Input data:
—————
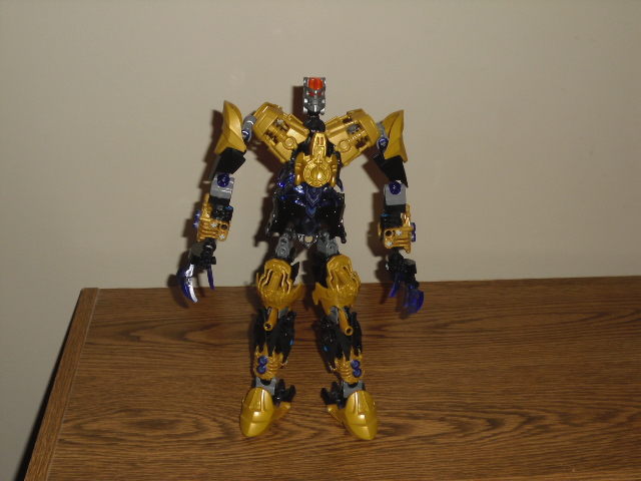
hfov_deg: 36.2
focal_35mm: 53
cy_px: 240
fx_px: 981
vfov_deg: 27.5
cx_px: 320
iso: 200
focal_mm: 9.4
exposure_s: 1/60
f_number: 3.8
—————
Exercise:
Please copy the records above word for word, leaving out every picture.

Exercise result:
hfov_deg: 36.2
focal_35mm: 53
cy_px: 240
fx_px: 981
vfov_deg: 27.5
cx_px: 320
iso: 200
focal_mm: 9.4
exposure_s: 1/60
f_number: 3.8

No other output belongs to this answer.